In most of these subjects, about two-thirds of students reach the "basic" level, and a smaller proportion are rated "proficient" or "advanced." But not in American history.

U.S. history has been tested by NAEP three times: in 1994, 2001, and in 2006. In the two earlier assessments, only 43 percent of the high school seniors reached the basic level. In the latest test, whose results were released on May 16, that number rose to 47 percent.

Fortunately the number went up, not down. But it is still the case that most of the seniors who were tested scored abysmally. The federal test-makers release sample questions from the test. One of them shows a map of the early United States with a route marked on it from the Mississippi River to the Pacific Coast. The question asked is: "The expedition whose route is shown was undertaken to explore the: a) lands taken in the Mexico War; b) lands taken from England in the War of 1812; c) Louisiana Purchase; d) Gadsden Purchase."

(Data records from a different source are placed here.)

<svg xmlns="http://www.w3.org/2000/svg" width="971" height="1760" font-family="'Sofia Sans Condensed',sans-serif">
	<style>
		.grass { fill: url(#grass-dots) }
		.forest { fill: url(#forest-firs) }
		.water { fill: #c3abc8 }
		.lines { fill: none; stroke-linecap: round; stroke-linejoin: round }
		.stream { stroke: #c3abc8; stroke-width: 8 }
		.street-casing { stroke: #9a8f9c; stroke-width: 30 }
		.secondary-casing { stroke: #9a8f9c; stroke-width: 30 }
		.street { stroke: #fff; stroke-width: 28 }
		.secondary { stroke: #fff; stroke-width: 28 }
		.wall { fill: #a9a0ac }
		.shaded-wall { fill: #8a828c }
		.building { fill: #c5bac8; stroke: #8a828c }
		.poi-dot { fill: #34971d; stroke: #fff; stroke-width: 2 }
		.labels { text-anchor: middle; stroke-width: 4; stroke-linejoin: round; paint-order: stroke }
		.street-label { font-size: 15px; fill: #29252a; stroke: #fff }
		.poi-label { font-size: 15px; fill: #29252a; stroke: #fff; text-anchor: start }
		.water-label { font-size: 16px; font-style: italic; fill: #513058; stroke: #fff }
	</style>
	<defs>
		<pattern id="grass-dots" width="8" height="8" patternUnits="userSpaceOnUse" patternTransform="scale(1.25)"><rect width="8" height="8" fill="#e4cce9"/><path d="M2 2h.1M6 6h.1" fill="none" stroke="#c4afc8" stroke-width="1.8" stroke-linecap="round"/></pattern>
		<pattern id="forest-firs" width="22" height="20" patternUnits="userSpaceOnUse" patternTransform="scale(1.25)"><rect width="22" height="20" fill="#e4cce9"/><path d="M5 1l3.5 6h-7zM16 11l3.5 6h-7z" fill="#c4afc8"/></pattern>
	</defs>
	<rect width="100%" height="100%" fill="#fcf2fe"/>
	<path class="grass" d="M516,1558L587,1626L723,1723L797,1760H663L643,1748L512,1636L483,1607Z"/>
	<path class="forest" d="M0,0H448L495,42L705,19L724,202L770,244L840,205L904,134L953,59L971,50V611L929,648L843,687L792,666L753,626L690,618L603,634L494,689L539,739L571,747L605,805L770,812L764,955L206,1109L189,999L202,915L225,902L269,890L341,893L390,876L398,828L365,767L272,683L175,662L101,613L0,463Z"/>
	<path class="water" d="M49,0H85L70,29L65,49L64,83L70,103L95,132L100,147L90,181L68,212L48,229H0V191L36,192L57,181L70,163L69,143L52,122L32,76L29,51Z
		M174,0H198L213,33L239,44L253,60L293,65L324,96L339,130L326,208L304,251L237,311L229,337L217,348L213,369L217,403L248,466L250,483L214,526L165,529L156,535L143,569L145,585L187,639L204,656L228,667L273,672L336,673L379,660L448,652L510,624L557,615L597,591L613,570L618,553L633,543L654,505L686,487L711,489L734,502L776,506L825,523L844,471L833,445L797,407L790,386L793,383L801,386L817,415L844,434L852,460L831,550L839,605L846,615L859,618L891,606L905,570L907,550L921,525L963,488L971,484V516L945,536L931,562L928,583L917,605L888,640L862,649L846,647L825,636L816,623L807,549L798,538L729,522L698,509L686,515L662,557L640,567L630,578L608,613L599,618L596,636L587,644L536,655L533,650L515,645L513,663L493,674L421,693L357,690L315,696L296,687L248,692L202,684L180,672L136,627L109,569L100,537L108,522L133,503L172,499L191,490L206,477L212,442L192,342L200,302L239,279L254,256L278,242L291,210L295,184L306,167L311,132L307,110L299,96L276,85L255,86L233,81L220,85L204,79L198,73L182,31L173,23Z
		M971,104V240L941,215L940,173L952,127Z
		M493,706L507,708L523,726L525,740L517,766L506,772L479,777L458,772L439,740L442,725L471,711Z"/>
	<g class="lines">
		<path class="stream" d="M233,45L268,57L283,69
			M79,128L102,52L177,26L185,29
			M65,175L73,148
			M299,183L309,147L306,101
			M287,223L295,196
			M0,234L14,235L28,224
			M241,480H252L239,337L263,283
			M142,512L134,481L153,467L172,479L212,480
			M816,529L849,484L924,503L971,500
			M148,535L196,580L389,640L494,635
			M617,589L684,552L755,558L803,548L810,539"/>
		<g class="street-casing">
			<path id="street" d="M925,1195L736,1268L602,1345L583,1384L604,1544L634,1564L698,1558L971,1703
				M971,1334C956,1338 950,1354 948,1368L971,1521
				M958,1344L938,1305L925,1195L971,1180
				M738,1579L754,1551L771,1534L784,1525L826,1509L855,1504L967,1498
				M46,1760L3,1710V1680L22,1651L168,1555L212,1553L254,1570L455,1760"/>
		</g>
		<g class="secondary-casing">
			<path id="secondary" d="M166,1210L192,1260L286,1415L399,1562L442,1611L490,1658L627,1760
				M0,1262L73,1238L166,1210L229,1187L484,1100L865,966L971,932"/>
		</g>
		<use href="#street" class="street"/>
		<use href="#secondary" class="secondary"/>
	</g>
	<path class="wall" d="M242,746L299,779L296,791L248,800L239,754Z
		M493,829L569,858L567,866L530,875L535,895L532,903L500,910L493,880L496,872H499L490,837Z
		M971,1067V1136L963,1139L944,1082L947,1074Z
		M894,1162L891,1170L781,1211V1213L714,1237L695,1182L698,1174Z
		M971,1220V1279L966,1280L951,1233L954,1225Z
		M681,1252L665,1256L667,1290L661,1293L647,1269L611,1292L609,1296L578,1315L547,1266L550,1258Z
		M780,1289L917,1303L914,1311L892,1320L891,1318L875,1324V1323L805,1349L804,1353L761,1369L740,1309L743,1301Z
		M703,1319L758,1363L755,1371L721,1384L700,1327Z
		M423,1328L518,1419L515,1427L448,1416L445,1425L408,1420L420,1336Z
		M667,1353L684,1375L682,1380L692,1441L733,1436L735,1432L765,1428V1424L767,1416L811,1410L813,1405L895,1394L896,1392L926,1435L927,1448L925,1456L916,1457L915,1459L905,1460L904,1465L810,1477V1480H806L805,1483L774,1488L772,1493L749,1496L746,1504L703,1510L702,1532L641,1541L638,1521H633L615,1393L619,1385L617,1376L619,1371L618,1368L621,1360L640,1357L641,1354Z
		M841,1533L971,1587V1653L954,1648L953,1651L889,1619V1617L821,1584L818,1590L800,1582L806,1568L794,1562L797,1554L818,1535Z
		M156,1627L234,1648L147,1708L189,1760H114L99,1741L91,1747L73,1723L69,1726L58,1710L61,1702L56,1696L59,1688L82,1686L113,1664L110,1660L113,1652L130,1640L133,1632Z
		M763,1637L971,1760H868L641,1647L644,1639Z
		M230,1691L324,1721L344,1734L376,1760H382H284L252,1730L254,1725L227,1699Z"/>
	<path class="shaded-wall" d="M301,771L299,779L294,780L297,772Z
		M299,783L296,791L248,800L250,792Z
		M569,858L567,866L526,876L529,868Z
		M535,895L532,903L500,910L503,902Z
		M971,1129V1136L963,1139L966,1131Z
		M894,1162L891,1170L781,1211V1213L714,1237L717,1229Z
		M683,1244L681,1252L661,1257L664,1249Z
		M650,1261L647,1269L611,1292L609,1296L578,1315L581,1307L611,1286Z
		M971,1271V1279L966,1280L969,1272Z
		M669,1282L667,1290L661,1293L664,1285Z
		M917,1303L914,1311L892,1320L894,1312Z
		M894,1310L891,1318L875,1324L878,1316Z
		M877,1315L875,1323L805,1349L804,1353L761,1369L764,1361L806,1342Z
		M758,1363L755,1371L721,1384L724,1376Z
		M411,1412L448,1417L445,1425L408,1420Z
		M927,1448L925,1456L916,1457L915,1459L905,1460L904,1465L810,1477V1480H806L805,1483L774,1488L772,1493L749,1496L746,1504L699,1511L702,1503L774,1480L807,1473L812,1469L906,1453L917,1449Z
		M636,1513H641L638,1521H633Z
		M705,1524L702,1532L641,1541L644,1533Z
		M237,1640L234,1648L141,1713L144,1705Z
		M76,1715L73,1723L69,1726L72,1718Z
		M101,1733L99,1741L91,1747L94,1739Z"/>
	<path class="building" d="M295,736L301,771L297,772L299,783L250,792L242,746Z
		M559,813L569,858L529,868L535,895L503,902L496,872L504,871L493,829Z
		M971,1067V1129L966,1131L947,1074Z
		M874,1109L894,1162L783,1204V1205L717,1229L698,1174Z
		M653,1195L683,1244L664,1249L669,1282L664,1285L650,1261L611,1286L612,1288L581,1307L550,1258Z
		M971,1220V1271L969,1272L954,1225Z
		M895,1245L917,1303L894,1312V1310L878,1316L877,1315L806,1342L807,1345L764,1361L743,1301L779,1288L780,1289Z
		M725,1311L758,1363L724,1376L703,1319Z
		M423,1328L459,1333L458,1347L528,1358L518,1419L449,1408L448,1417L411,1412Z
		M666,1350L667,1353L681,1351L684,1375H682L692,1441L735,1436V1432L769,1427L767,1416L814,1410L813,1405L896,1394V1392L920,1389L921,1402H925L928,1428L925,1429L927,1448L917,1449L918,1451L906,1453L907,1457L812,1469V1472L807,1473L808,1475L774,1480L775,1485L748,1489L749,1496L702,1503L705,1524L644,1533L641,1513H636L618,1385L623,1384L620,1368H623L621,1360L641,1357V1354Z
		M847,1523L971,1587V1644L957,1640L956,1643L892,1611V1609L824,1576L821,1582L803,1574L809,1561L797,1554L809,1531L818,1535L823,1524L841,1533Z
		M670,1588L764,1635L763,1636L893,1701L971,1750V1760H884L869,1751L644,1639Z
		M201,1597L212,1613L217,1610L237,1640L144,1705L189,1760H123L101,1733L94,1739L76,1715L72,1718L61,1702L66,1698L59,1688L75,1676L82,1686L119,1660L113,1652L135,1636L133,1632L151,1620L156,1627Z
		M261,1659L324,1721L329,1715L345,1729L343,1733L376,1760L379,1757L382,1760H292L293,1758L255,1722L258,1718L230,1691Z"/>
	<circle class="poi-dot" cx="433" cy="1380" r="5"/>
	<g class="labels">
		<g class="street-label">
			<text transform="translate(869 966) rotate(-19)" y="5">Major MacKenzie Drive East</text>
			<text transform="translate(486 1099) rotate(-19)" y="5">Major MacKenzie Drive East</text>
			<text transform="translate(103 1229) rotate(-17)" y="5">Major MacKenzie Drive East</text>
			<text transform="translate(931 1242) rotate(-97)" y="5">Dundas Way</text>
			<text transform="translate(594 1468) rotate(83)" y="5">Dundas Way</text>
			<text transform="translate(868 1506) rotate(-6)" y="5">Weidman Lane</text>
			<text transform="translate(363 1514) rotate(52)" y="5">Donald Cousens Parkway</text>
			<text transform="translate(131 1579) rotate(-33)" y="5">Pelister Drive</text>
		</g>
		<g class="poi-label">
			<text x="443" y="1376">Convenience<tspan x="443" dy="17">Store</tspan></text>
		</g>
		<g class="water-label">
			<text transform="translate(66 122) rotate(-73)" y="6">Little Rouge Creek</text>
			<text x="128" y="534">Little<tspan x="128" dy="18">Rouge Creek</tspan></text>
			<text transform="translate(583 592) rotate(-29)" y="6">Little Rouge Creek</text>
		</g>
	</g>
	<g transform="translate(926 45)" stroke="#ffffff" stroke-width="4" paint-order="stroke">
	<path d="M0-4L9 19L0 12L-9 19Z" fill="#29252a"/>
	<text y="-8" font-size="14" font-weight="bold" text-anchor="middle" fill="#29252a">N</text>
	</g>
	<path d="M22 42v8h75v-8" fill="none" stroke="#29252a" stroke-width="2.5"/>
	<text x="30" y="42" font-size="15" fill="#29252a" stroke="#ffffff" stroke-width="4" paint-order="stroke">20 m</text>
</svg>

A simple process of deduction would lead to the elimination of the first two answers. Since the route goes north to the Oregon Territory, (a) is not a possibility. Since the United States did not take any lands from England in the War of 1812, that eliminates (b). The student needs to have only a vague idea of Lewis and Clark's expedition to explore the Louisiana Purchase to know that this is the correct answer. (The Gadsden Purchase pertained to Arizona).

Twelfth-graders were also asked to identify a significant factor that led to U.S. involvement in the Korean War and why this factor was significant.

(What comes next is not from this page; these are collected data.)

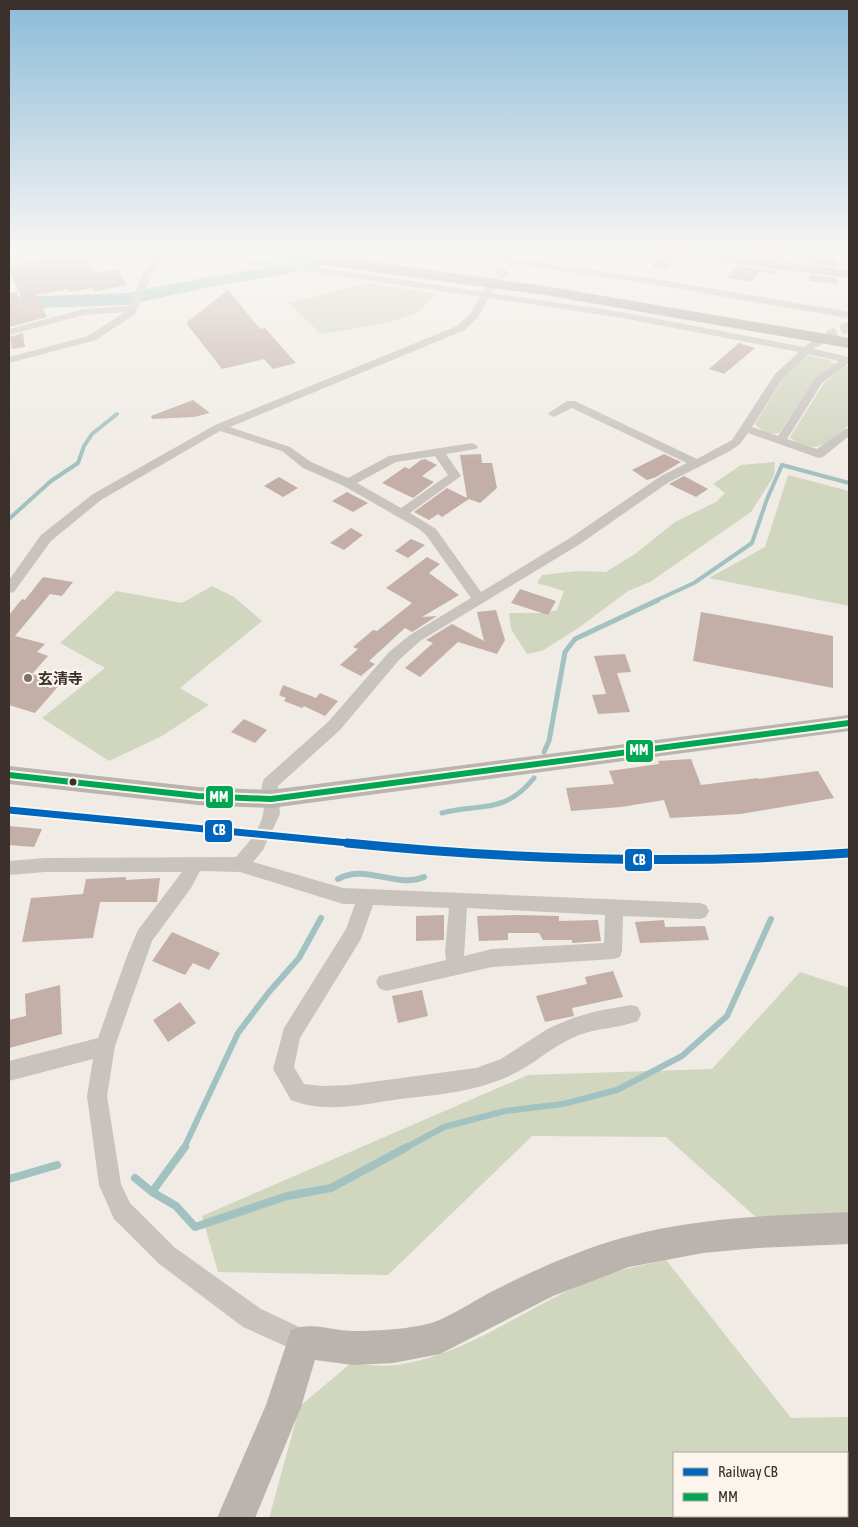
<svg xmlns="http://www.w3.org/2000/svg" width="858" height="1527" viewBox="0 0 858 1527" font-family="'Asap Condensed','Noto Sans JP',sans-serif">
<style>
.green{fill:#d1d6bf;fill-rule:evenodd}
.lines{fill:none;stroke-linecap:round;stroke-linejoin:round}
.stream-far3{stroke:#a1c2c1;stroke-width:4}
.stream-far2{stroke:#a1c2c1;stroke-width:5}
.stream-far1{stroke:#a1c2c1;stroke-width:6}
.stream{stroke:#a1c2c1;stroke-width:8}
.river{fill:#a1c2c1;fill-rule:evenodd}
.building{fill:#c3afa7}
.street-tunnel{stroke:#ccc6c0;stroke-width:10;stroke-dasharray:10 5;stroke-linecap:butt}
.street{fill:#c9c3be;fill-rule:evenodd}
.secondary{fill:#bab3ae;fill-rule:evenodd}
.highway{fill:#afaaa4;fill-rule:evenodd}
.bus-1-casing{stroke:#fbf5ee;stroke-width:10}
.bus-1{stroke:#00a651;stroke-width:6}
.rail-1-far1-casing{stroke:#fbf5ee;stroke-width:11}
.rail-1-casing{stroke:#fbf5ee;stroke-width:12}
.rail-1-far1{stroke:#0065bd;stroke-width:7}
.rail-1{stroke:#0065bd;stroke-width:9}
.poi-dot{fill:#7a716c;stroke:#fbf5ee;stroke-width:2}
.bus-dot{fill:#3b302b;stroke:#fbf5ee;stroke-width:2}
.labels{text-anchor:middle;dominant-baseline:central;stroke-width:4.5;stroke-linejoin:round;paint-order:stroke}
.poi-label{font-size:15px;font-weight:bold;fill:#3b302b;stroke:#fbf5ee;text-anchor:start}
.line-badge{stroke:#fbf5ee;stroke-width:2}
.badge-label{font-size:14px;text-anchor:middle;font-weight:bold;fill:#fff}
</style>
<rect width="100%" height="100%" fill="#f0ebe5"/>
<path class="green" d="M368 283 437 294 416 313 388 323 321 334 288 303Z
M806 355 829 360 834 364 813 381 779 433C770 435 762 432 755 424L784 377Z
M844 366H849V425C834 436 823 452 803 445 797 443 794 442 790 437L824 383Z
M775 462 774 476 751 512 650 582 628 591 577 629 542 651 527 654 511 629 509 613H544L557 610 564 591 537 583 542 575 578 571 606 572 635 554 675 522 716 502 725 493 713 484 741 465Z
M788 475 849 491V606L709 578 765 547Z
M212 586 234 597 262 621 180 688 209 705 162 736 109 761 42 718 105 668 60 643 116 591 182 603Z
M800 972 849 988V1212L757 1218 666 1137 532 1136 388 1275 218 1272 202 1216 528 1075 712 1069Z
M666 1260 791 1418 849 1417V1518H269L300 1406 350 1364C365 1364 381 1367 396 1365 470 1355 528 1305 595 1279 618 1270 642 1265 666 1260ZM674 1453H847V1516H674Z"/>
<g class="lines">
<path class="stream-far3" d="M9 519 51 481 78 463 84 446 92 434 117 414
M655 601 694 583 752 543 767 499 782 465 849 483"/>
<path class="stream-far2" d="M544 752 549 741 565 652 575 639 658 600
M442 813C480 803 504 815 534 778"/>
<path class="stream-far1" d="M338 879C365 863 396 889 424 877
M184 1148 238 1033 269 992 299 958 321 918
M405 1148 444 1127 505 1111 563 1104 617 1090 682 1056 727 1016 771 919"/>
<path class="stream" d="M135 1178 152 1192 176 1206 195 1227 287 1196 331 1188 407 1147
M9 1179 57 1165
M152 1192 185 1147"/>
<path class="river" d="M335 250H364L362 254 283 275 214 286 127 305 9 309V297L127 293 214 276 282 265Z"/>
</g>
<path class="building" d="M658 250H681L682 252 666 269 652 268Z
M754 251 763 253 765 251 785 253 782 260 749 256Z
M84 253 96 273 117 269 127 285 94 292 92 288 69 292 68 289 37 295 47 317 9 327V293L17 292 20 308 26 306 9 271V265Z
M807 255 837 259V267L808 263Z
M738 266 777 271 776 274 759 272 750 282 727 278Z
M809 275 837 278V284L810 281Z
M228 290 260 329 265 328 296 363 273 369 264 359 222 369 186 323Z
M23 333 25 347 12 349 10 337Z
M739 343 755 348 724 374 709 369Z
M193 400 210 413 194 417 152 419 151 416Z
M481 454 482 463H492L497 488 480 503 469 499 442 517 438 514 429 520 414 512 447 488 467 498 460 455Z
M664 454 681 462 656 477 647 480 632 470Z
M425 459 437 465 422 476 434 482 413 498 382 483 405 467 409 469 421 460Z
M684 476 708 489 696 497 669 484Z
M279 477 298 488 283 497 264 486Z
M347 492 368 503 353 512 332 501Z
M351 528 363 535 344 550 330 543Z
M411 539 425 545 408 558 395 551Z
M427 557 440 564 429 573 459 595 422 617 437 616 412 632 405 628 369 661 375 664 361 676 340 665 358 649 353 647 373 630 377 631 412 603 386 588Z
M43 577 73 582 62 596 50 594 15 636 45 644 37 652 48 656 32 674 62 682 35 713 9 705V615L22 599 25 600Z
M520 589 556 601 548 615 511 603Z
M496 610 505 640 497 654 458 642 420 677 405 668 433 643 426 640 452 624 484 641 477 612Z
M701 612 833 636V688L693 661Z
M625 654 631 672 617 673 630 712 598 714 592 695 606 694 594 656Z
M283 685 316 698 320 693 338 701 325 716 304 706 302 708 284 701 286 698 279 695Z
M244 719 267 730 255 743 231 732Z
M691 759 701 785 758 778V779L818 771 834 798 741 814 670 818 664 800 621 807 571 811 566 788 614 784 609 771 659 764 658 761Z
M9 826 42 829 34 847 9 845Z
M126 877V880L160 878 157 902H100L93 938 22 942 31 898 83 894 86 879Z
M444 915V940L416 941V916Z
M518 915 559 916V921L598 920 601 941 572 943V940H543L539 933H508V940L479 941 477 916Z
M664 920 665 927 705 926 709 940 640 943 635 922Z
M172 932 220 953 209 970 193 963 185 975 152 961Z
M613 971 623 997 572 1008 574 1016 545 1022 536 996 587 984 585 977Z
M60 985 62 1034 9 1048V1020L26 1016 25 994Z
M422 990 428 1016 398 1023 392 996Z
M180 1002 196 1023 168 1042 153 1020Z"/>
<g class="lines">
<path class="street-tunnel" d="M489 288 509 264
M814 343 849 326"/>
<path class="street" d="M38 250H60L9 261V255Z
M157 250H186L283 262 483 292 486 286 489 285 494 288 491 293 622 312 804 347 814 340 819 343 814 349 849 357V363L822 383 787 439 817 449 845 429 849 428V436L823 457 819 458 748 433 740 444 730 451 669 482 580 544 420 641 399 660 340 730 278 786 280 814 263 850 253 862 343 888 700 903 706 905 709 911 706 917 700 919 623 916 622 951 620 957 613 959 492 967 386 991 379 988 376 982 379 976 446 960 445 952 449 908 373 905 361 939 300 1038 294 1067 304 1084 323 1086 349 1085 476 1068 501 1059 549 1028 573 1018 597 1011 631 1005 638 1007 641 1014 638 1021C619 1028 598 1028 579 1035 553 1045 533 1066 507 1077 473 1092 436 1095 400 1099 365 1104 324 1114 291 1100L273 1069 284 1028 346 929 355 904H343L240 872 200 871 191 888 152 941 115 1046 107 1096 121 1184 130 1203 174 1247 261 1309 312 1333 315 1342 312 1351 303 1354 243 1327 158 1263 114 1219 99 1185 87 1096 93 1059 9 1081V1061L98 1038 127 956 138 930 182 872H45L9 875V861L45 858 236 857C246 845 260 831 263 814 266 803 258 790 264 779L328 722 389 652 410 635 471 598 426 535 419 529 344 486 303 468 282 451 220 431 101 500 51 541 14 592 9 593V580L41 535 93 494 215 425 457 326 471 313 480 297 283 268 167 253 155 268 134 315 96 340 9 363V357L88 336 125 312 84 315 9 335V329L84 309 129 306 146 267 159 252ZM489 298 622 318 799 352 775 374 732 440 697 459 575 401H567L550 412 548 414 554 417 572 408 687 463 661 476 570 538 481 592 436 529 410 513 461 476 446 454 476 449 478 447 476 445 472 443 389 456 348 478 311 462 290 447 230 427 465 330 478 317ZM808 354 839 361 814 379 778 436 752 427 783 378ZM435 456 448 475 401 508 357 483 396 462ZM467 908 605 915 604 943 492 949 464 956Z
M432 250H458L650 278 849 312V318L650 284 436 253Z"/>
<path class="secondary" d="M683 250H706L725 255 849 270V278L725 263 685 253Z
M849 715V731L271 808 198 805 9 784V766L198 787 271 790Z
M849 1212V1244L757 1248 703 1253 629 1267 553 1296 440 1354 393 1363 353 1365 315 1360 301 1407 255 1518H217L266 1405 291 1330C312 1321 332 1331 354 1331 377 1331 415 1329 437 1321 454 1314 471 1303 487 1294 518 1278 548 1264 580 1252 666 1218 758 1216 849 1212Z"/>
<path class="highway" d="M245 250H291L551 287 849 338V348L551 296 252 255Z"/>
<g class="bus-1-casing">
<path id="bus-1" d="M9 775 198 796 271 799 849 723"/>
</g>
<use href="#bus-1" class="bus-1"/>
<g class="rail-1-far1-casing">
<path id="rail-1-far1" d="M9 810 359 844"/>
</g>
<g class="rail-1-casing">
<path id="rail-1" d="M347 843C514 860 681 865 849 853"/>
</g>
<use href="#rail-1-far1" class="rail-1-far1"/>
<use href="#rail-1" class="rail-1"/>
</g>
<linearGradient id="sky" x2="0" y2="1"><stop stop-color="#8bbad8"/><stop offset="0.54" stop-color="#f8f6f3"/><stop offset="1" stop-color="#f8f6f3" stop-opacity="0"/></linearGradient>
<rect width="858" height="464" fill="url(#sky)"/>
<circle class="poi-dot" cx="28" cy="678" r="5"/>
<circle class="bus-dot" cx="73" cy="782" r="4.5"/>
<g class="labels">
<g class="poi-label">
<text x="38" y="678">玄清寺</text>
</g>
</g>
<g class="line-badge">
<rect x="625" y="739" width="29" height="24" rx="5" fill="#00a651"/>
<rect x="205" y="785" width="29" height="24" rx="5" fill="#00a651"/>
<rect x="204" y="819" width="29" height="24" rx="5" fill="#0065bd"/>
<rect x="624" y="848" width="29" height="24" rx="5" fill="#0065bd"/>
</g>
<g class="badge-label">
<text x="639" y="755">MM</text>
<text x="219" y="802">MM</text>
<text x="219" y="835">CB</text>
<text x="639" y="865">CB</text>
</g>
<rect width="858" height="1527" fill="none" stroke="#3b302b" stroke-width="20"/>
<rect x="673" y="1452" width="175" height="65" fill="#fbf5ee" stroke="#aea6a0"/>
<rect x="683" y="1468" width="25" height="8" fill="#0065bd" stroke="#aea6a0"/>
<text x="718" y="1477" font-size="15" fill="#3b302b">Railway CB</text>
<rect x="683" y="1493" width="25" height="8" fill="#00a651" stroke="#aea6a0"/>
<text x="718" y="1502" font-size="15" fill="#3b302b">MM</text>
</svg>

Cynics might ask why it matters if students know anything about U.S. history. Yes, it matters. It matters because knowledge of history is the basis of political intelligence. History is not about having the "right" answers, but knowing about the issues, questions, debates, events, and ideas that affected the past.

A sage once said that the person who knows nothing of history is doomed to be an innocent, a person disconnected from the past, living in a state of social amnesia.

The idea of democracy is that the people rule. We rule by choosing our leaders. To make that choice wisely, we have to know quite a lot about what has happened in the recent past and in earlier times. The more we know, the more we force the candidates to raise the level of discussion. The less we know, the more they pander to our ignorance.

So, yes, let us be concerned so many young people leave high school, of age to cast their ballot, lacking the knowledge of history that our democracy demands of all of us.